• [DIRECTIONS] Below is a block of entries; repeat exactly the lines starting at the line that contains "Image 1: First row, xy, xz" and ending at the line that contains "Image 1: First row, the", both included.

(Saved data entries)
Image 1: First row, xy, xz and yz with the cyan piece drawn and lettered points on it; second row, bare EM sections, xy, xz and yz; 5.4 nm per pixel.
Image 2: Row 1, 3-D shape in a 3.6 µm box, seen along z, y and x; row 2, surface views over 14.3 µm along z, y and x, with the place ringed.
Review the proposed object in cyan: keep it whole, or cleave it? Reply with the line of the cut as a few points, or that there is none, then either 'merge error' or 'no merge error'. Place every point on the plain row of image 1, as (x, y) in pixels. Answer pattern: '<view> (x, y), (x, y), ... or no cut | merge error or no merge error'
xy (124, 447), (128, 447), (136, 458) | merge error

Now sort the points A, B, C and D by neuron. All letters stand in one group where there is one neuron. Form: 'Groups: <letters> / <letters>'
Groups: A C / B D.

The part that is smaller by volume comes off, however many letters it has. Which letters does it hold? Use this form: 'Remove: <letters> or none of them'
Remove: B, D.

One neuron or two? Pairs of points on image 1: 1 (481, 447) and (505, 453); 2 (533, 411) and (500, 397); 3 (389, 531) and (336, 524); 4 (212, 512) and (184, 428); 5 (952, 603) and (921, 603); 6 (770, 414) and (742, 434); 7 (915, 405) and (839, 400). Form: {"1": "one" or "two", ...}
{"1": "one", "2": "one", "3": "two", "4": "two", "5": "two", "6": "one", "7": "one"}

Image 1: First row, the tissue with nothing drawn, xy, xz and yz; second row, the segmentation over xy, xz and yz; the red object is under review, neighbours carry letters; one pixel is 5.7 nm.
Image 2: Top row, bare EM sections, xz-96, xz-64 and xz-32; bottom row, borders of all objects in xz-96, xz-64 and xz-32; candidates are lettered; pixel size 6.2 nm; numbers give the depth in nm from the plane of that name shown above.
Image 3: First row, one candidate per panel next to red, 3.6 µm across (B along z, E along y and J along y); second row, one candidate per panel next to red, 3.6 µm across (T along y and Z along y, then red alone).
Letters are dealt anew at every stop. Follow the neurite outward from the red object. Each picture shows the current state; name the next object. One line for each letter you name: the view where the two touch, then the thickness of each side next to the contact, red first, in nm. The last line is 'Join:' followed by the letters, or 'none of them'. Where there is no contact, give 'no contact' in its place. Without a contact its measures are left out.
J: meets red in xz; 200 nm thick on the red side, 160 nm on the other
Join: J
* * *
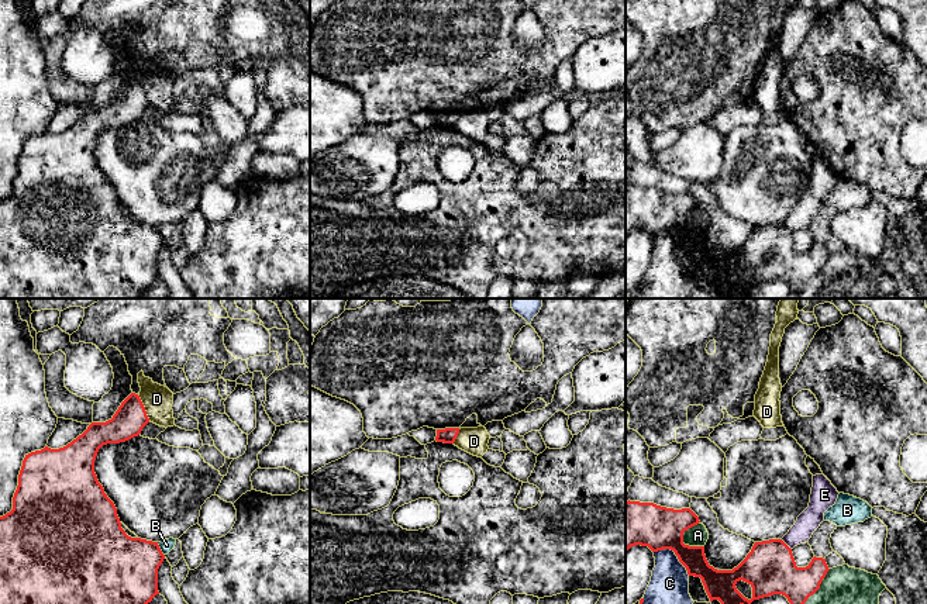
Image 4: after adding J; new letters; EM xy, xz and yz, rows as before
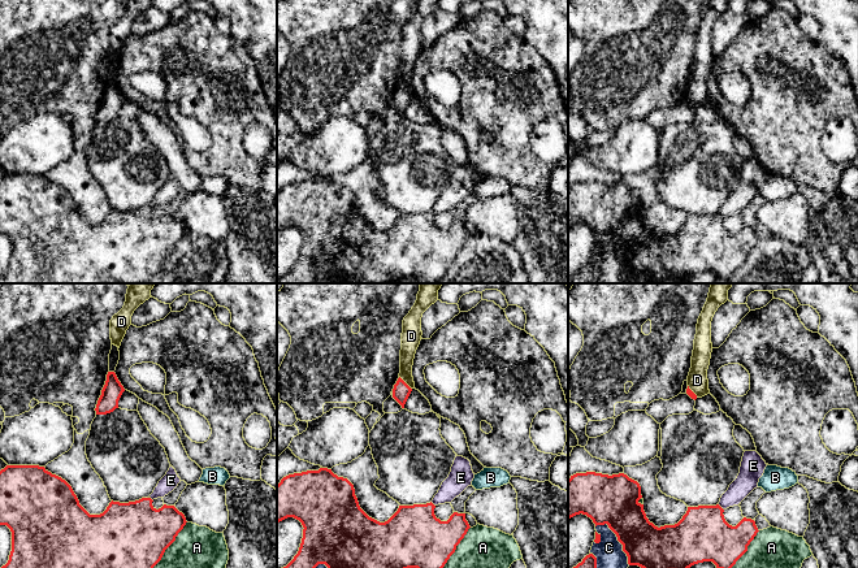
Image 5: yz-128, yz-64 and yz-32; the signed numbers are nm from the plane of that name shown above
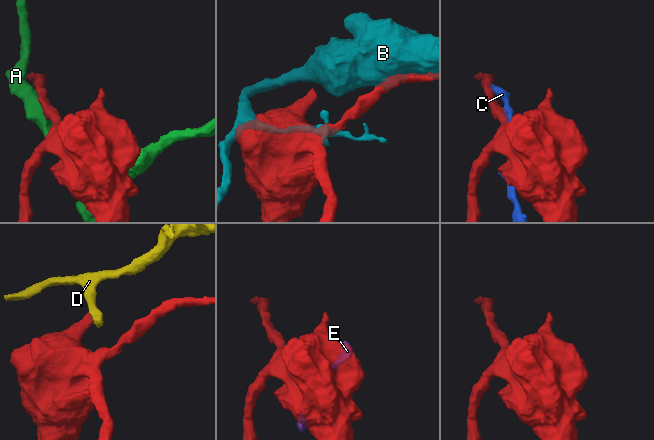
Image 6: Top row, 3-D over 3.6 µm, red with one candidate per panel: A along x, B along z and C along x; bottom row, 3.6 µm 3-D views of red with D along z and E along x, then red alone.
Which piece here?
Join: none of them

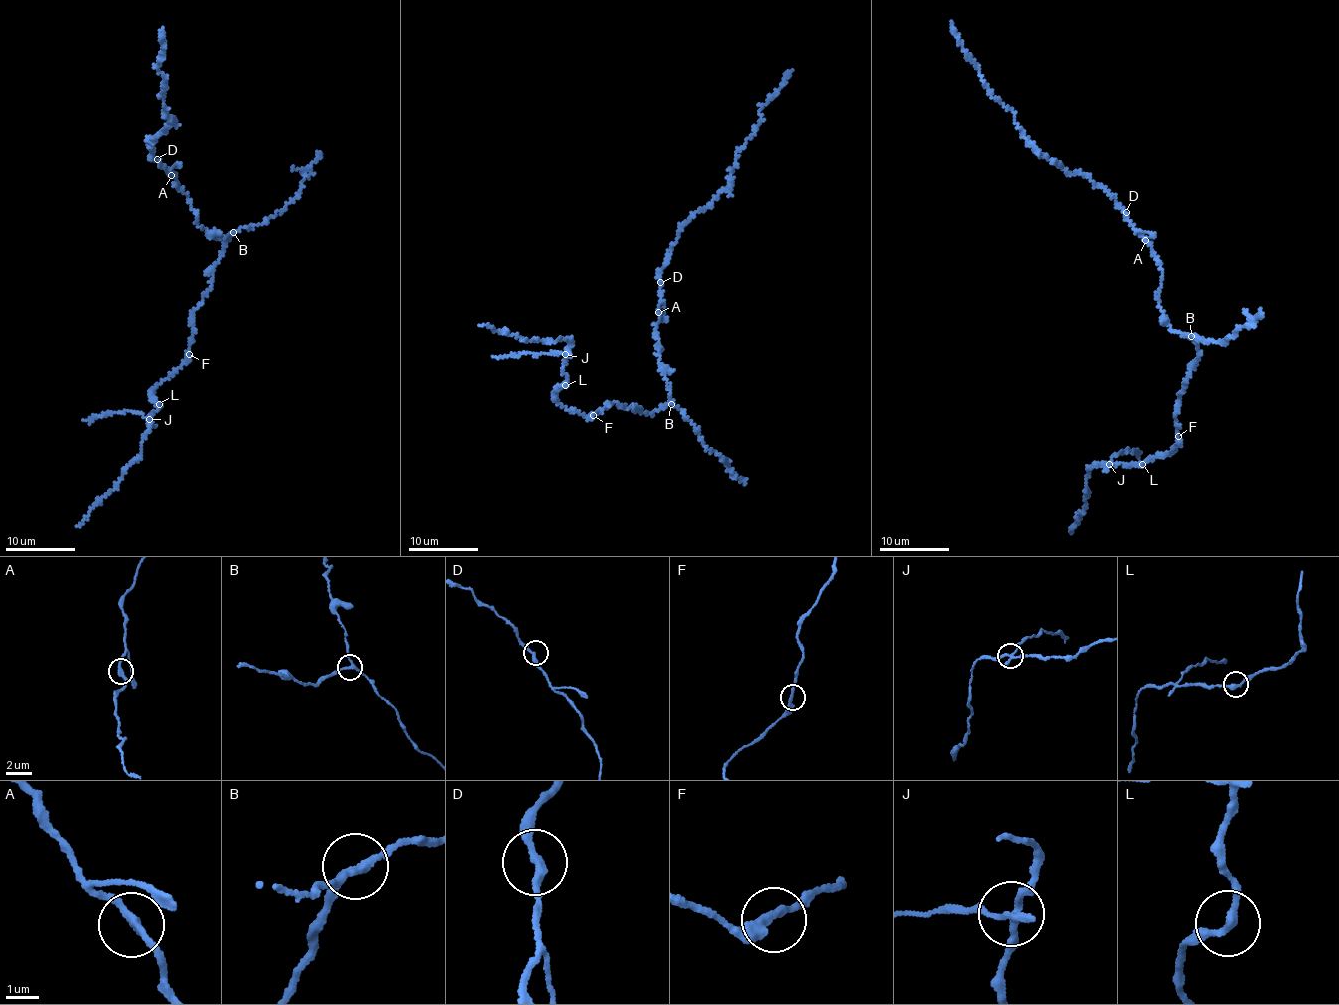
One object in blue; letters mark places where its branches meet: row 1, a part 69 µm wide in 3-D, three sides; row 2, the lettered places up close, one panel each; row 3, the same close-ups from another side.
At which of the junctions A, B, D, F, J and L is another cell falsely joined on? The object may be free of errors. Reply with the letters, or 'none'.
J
* * *
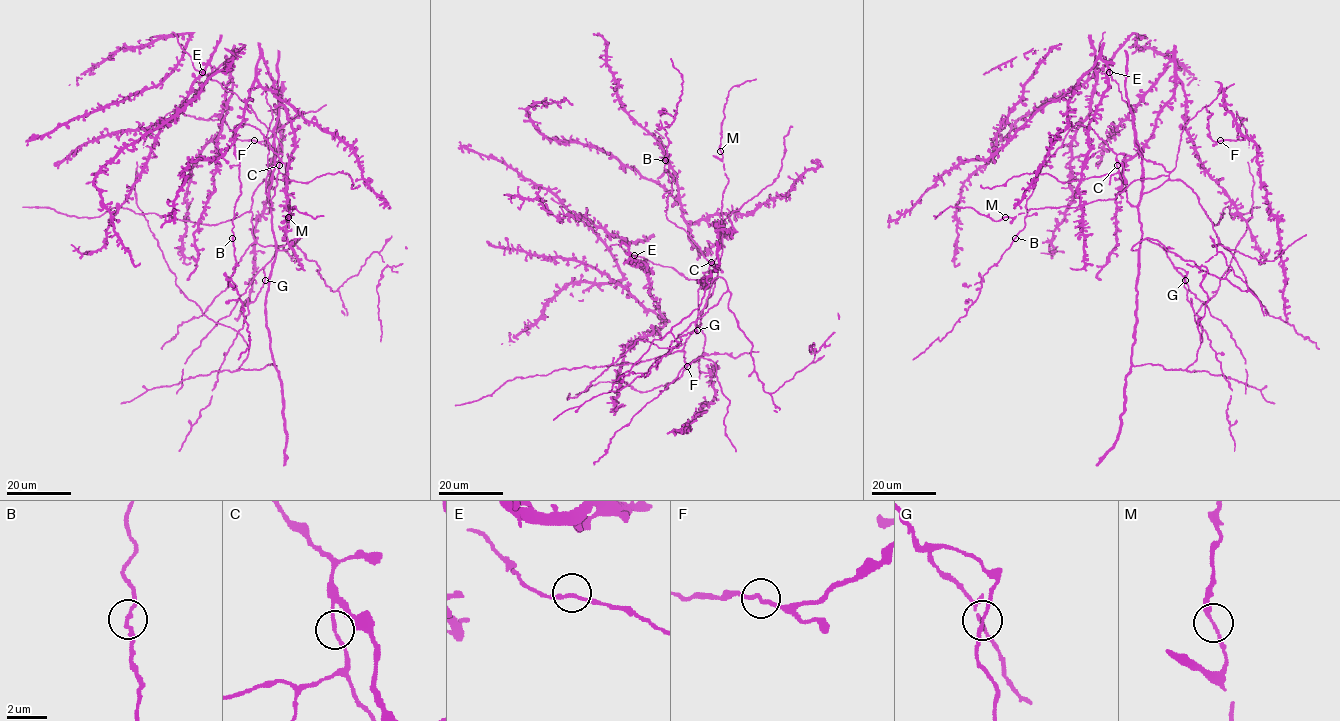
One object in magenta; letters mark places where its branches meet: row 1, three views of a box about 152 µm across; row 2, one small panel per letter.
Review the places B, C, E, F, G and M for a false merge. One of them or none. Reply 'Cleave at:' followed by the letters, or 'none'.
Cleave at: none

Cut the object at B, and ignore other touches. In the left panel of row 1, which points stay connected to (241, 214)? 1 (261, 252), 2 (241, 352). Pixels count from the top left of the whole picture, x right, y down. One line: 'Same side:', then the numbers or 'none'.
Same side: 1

• [ANSWER TO THE PROBLEM]
Image 1: First row, xy, xz and yz with the cyan piece drawn and lettered points on it; second row, bare EM sections, xy, xz and yz; 5.4 nm per pixel.
Image 2: Row 1, 3-D shape in a 3.6 µm box, seen along z, y and x; row 2, surface views over 14.3 µm along z, y and x, with the place ringed.
Review the proposed object in cyan: keep it whole, or cleave it? Reply with the line of the cut as a few points, or that there is none, then either 'merge error' or 'no merge error'. Place every point on the plain row of image 1, as (x, y) in pixels. Answer pattern: '<view> (x, y), (x, y), ... or no cut | merge error or no merge error'
xy (124, 447), (128, 447), (136, 458) | merge error

Now sort the points A, B, C and D by neuron. All letters stand in one group where there is one neuron. Form: 'Groups: <letters> / <letters>'
Groups: A C / B D.

The part that is smaller by volume comes off, however many letters it has. Which letters does it hold? Use this form: 'Remove: <letters> or none of them'
Remove: B, D.

One neuron or two? Pairs of points on image 1: 1 (481, 447) and (505, 453); 2 (533, 411) and (500, 397); 3 (389, 531) and (336, 524); 4 (212, 512) and (184, 428); 5 (952, 603) and (921, 603); 6 (770, 414) and (742, 434); 7 (915, 405) and (839, 400). Form: {"1": "one" or "two", ...}
{"1": "one", "2": "one", "3": "two", "4": "two", "5": "two", "6": "one", "7": "one"}

Image 1: First row, the tissue with nothing drawn, xy, xz and yz; second row, the segmentation over xy, xz and yz; the red object is under review, neighbours carry letters; one pixel is 5.7 nm.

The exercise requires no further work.